#### What is being asked
Report only how many lines of the listing below contain the string "false". Treat uppercase and lowercase as different.

#### Provided information
-*-*-

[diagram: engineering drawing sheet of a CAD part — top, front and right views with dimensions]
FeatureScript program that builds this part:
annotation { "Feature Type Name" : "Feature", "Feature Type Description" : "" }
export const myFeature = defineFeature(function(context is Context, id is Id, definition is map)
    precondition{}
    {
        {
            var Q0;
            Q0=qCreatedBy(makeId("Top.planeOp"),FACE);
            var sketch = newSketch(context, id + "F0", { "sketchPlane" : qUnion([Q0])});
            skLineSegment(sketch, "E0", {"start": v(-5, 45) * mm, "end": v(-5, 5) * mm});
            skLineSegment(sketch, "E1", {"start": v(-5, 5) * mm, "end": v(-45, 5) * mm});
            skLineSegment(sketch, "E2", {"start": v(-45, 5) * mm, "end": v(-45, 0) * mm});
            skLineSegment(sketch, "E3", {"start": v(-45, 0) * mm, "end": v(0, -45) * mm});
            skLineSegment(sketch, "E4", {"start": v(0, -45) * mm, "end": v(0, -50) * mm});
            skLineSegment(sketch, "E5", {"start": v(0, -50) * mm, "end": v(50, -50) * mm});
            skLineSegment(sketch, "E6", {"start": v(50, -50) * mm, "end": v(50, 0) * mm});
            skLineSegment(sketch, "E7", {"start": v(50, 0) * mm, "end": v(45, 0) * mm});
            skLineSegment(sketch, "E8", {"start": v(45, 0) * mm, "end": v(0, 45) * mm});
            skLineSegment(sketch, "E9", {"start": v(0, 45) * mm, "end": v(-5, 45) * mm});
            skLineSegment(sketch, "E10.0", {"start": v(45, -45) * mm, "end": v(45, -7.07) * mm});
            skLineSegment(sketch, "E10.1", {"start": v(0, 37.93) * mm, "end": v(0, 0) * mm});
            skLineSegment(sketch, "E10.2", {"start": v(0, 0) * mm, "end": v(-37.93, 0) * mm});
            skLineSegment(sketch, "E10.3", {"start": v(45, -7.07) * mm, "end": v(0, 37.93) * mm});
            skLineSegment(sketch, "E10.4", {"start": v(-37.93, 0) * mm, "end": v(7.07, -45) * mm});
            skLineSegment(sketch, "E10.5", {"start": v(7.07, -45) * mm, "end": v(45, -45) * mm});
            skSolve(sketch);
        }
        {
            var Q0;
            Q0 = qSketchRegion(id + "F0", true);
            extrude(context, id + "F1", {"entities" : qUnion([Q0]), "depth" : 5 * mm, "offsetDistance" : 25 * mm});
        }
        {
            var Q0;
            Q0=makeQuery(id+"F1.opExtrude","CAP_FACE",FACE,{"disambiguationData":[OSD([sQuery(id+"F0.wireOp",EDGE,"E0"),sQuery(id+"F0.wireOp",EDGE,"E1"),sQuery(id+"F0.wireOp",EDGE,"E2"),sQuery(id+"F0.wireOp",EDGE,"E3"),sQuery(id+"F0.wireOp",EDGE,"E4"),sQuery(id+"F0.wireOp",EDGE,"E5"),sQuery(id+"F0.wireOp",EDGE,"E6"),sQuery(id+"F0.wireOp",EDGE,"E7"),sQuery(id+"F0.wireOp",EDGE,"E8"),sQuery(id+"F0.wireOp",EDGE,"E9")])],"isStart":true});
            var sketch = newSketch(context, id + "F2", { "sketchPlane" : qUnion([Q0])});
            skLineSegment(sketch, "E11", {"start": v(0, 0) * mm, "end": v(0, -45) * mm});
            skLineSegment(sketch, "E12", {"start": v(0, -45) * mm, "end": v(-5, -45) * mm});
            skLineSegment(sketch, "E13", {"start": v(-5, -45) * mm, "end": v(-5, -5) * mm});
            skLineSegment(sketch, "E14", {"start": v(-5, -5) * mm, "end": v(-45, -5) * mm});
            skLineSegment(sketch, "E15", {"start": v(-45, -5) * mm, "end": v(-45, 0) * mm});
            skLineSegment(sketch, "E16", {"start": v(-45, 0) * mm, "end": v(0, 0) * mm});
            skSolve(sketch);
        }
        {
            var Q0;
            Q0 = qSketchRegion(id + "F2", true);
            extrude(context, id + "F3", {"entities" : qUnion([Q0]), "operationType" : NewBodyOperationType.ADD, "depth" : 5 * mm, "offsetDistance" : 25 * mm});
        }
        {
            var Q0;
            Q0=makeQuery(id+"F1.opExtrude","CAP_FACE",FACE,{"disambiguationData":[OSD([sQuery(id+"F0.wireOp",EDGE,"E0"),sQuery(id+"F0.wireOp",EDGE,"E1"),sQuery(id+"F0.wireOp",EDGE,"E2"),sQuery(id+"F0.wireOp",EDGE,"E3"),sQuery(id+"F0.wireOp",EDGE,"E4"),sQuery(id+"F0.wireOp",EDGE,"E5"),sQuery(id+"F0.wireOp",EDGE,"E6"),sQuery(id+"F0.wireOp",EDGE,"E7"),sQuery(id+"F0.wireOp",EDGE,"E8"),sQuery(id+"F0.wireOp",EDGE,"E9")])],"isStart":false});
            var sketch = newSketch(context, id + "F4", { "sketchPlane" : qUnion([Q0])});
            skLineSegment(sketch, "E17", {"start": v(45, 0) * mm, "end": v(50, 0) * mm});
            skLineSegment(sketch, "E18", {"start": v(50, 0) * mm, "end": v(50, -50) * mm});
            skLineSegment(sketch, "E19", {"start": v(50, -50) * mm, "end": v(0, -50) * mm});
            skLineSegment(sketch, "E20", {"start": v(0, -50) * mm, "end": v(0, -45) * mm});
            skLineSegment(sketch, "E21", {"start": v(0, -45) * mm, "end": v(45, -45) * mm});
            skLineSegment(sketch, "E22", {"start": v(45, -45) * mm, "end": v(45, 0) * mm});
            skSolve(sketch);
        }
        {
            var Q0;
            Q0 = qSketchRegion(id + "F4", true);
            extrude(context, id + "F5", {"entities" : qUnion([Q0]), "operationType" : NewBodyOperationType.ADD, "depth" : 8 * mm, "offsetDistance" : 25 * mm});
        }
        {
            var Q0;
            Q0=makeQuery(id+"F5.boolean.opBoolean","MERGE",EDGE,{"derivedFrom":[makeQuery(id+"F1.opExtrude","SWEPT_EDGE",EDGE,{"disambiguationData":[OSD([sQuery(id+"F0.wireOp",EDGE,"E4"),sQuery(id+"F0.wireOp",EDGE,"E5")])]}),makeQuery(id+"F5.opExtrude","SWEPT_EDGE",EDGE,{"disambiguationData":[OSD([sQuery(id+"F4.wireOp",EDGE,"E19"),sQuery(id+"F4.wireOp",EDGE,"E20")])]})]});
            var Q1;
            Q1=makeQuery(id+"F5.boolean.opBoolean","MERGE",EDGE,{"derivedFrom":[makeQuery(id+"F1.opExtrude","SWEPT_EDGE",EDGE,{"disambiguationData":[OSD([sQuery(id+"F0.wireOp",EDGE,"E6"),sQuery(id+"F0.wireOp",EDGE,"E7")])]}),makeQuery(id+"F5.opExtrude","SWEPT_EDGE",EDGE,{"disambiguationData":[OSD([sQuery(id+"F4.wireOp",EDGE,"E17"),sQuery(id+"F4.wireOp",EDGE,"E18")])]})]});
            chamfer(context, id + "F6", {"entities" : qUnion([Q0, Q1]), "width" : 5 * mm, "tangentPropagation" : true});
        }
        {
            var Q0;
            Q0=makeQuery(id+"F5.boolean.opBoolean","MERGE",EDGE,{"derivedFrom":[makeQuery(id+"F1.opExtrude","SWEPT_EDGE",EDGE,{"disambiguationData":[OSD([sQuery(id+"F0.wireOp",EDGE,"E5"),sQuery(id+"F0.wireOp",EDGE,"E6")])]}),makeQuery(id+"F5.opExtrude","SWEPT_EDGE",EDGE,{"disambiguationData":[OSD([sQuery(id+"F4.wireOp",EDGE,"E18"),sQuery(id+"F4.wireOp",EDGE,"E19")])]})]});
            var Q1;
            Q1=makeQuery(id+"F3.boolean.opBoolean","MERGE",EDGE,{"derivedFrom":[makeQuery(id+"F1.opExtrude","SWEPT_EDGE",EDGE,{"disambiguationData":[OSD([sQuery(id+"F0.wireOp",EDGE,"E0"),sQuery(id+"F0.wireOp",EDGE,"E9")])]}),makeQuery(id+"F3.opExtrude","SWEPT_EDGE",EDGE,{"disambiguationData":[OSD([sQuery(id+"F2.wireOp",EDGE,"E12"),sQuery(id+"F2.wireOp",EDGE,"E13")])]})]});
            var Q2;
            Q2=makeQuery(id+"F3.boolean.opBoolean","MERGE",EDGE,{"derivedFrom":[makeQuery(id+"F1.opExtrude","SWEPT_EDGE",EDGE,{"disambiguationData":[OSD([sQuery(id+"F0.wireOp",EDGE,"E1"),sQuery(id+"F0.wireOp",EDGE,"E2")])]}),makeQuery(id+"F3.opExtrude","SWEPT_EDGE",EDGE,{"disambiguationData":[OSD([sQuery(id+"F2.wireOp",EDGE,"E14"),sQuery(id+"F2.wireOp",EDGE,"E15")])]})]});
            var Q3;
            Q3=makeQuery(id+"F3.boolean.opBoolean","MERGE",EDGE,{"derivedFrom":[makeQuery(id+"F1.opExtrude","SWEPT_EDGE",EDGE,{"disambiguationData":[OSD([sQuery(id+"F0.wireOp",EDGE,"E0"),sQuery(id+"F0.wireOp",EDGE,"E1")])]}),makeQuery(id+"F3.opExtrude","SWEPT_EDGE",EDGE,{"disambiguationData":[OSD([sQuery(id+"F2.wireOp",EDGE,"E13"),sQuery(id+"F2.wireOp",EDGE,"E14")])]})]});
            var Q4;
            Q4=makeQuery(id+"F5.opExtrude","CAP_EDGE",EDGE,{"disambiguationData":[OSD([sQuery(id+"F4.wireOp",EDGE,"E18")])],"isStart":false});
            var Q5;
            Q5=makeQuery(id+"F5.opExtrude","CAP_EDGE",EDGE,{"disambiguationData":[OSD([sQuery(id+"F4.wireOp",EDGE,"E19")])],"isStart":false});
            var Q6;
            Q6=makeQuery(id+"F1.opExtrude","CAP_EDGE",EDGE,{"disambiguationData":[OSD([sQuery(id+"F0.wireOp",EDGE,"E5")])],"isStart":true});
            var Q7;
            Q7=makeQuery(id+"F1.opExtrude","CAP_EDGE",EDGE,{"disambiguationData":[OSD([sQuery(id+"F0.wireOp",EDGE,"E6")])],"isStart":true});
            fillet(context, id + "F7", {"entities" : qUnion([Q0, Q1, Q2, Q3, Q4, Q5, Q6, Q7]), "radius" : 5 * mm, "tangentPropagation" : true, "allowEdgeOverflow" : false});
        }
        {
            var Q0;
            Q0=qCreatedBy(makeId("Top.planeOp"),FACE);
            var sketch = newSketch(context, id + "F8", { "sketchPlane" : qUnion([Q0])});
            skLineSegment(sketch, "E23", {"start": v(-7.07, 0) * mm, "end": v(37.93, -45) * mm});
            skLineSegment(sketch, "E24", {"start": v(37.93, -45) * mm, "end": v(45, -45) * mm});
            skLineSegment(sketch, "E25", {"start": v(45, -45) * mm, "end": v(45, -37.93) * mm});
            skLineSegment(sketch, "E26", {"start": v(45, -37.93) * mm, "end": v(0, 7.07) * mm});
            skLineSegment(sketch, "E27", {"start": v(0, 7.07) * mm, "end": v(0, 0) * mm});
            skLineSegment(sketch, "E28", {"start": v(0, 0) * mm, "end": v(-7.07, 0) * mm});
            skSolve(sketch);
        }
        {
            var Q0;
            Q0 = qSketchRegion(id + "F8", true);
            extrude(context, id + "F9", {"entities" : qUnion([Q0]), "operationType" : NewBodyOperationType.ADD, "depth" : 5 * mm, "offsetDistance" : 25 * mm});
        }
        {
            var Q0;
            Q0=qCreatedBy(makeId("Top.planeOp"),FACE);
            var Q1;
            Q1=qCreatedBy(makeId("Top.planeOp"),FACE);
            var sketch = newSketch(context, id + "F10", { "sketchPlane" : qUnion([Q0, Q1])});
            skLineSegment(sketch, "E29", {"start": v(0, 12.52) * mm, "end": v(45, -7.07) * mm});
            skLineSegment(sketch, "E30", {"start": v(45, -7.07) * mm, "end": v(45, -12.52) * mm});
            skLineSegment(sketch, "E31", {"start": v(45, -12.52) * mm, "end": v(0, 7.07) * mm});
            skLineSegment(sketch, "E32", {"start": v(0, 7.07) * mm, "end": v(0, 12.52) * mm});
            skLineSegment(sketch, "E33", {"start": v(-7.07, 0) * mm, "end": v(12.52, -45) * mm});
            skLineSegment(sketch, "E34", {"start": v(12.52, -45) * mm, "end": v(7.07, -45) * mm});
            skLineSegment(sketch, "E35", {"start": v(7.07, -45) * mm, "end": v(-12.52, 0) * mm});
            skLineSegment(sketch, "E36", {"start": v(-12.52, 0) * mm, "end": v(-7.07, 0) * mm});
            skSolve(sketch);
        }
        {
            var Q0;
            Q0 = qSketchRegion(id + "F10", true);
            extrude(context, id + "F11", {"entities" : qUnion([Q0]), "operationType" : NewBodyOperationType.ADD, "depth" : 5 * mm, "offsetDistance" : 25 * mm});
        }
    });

-*-*-

#### The answer
4